Sedang Trending 1 jam yang lalu
Ilustrasi Logo GoTo. Foto: Adansijav Official/Shutterstock

PT GoTo Gojek Tokopedia Tbk (GOTO) merespons keputusan MSCI nan mengeluarkan sahamnya dari MSCI Global Standard Index dalam hasil tinjauan indeks Agustus 2026. GoTo menegaskan keputusan tersebut murni berkarakter teknis dan tidak berangkaian dengan keahlian upaya perseroan.

"Kami memperhatikan keputusan MSCI mengenai eksklusi GoTo dari indeks sahamnya, dan kami menyadari bahwa ini merupakan berita nan kurang menyenangkan bagi banyak pemegang saham kami," ujar Head of Corporate Affairs GoTo, Audrey Petriny, dalam keterangannya, Kamis (13/8).

Menurut Audrey, penghapusan saham GOTO dari indeks tersebut dipicu oleh nilai saham GoTo nan berada di level terendah Rp 50 per saham, diikuti volume perdagangan nan rendah. Namun dia menegaskan kondisi itu tidak mencerminkan keahlian esensial perseroan.

"Keputusan ini murni berkarakter teknis, menyusul nilai saham GoTo nan berada di level terendah Rp 50 dan diikuti dengan volume perdagangan nan rendah dan tidak disebabkan oleh keahlian perseroan," ujarnya.

Ilustrasi Logo GoTo. Foto: Wirestock Creators/Shutterstock

Audrey menyebut keahlian GoTo pada kuartal II 2026 justru menunjukkan perbaikan. GoTo mencatatkan untung bersih selama dua kuartal berturut-turut.

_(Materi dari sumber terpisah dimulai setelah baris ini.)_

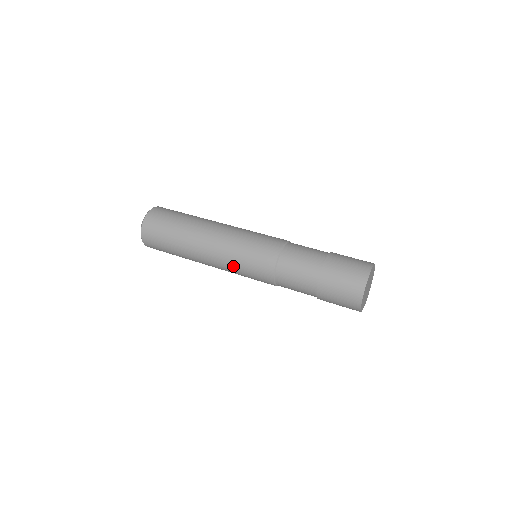
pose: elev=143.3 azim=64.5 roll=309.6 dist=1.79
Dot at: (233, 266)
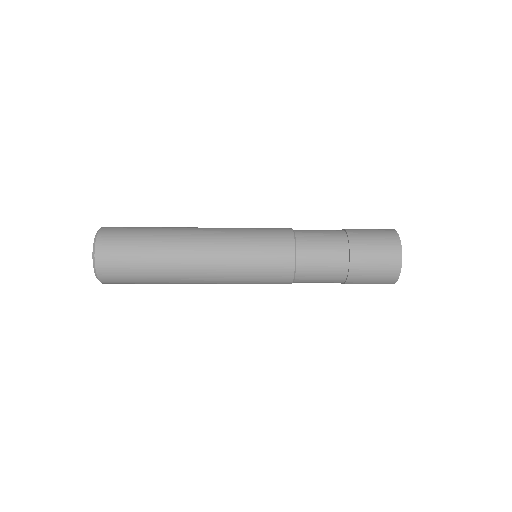
Dot at: (239, 270)
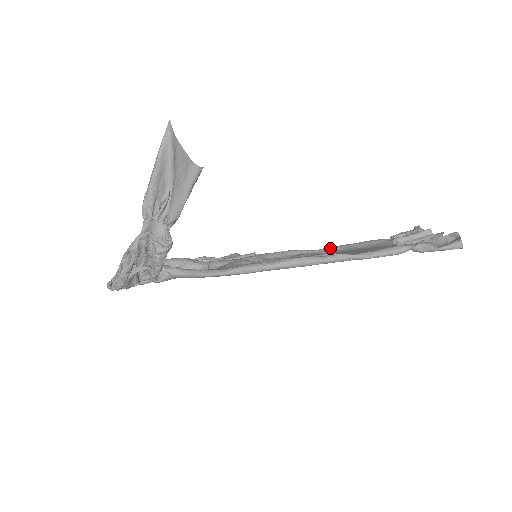
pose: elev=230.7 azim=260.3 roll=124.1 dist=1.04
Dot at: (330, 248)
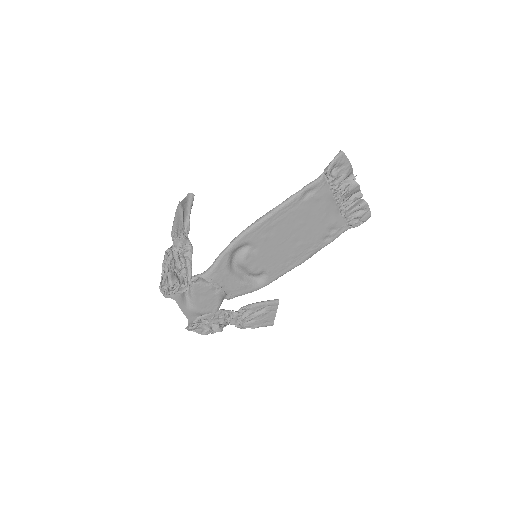
Dot at: (313, 249)
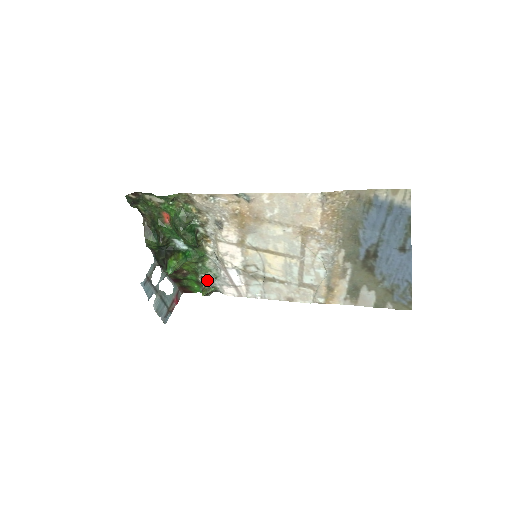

Pada kuartal II 2026, GoTo membukukan untung bersih Rp 252 miliar dengan pendapatan bersih mencapai Rp 5,7 triliun.

Selain itu, EBITDA Grup nan disesuaikan (adjusted Group EBITDA) alias untung sebelum bunga, pajak, depresiasi, dan amortisasi, tercatat menembus Rp 1 triliun untuk pertama kalinya sepanjang sejarah perseroan.

"EBITDA Grup nan disesuaikan juga meningkat hingga menembus nomor Rp 1 triliun untuk pertama kalinya dan tetap on-track untuk mencapai pedoman keahlian tahunan kami dengan EBITDA Grup nan disesuaikan Rp 3,2-3,4 triliun," jelasnya.

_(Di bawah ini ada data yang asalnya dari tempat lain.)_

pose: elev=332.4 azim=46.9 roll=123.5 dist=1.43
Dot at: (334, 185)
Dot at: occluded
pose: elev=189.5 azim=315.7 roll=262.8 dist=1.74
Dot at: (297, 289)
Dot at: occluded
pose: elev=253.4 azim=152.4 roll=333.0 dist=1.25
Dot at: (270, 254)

Audrey menambahkan, peninjauan indeks oleh MSCI merupakan proses nan dilakukan secara berkala. Sehingga GoTo bakal terus menjalin komunikasi dengan MSCI ke depannya.

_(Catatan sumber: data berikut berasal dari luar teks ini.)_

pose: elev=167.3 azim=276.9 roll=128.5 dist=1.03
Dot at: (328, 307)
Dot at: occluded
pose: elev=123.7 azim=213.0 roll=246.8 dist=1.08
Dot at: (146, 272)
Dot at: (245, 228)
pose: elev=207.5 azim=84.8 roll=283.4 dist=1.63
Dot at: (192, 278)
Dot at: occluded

"Kami bakal tetap konsentrasi mengelola upaya untuk menciptakan nilai tambah bagi seluruh pemegang saham," tutup Audrey.

Ilustrasi bank investasi asal AS, Morgan Stanley. Foto: Sergei Elagin/Shutterstock

Sebelumnya, MSCI mengumumkan hasil MSCI Equity Indexes August 2026 Index Review pada Kamis (13/8), nan mengeluarkan dua saham Indonesia dari MSCI Global Standard Indexes, ialah GOTO dan PT Charoen Pokphand Indonesia Tbk (CPIN).

Berbeda dengan CPIN nan tetap memperkuat di golongan indeks MSCI dengan turun kelas ke MSCI Global Small Cap Indexes, saham GOTO tidak masuk dalam kategori manapun dalam perubahan kali ini. Seluruh perubahan tersebut bakal bertindak efektif setelah penutupan perdagangan pada 31 Agustus 2026.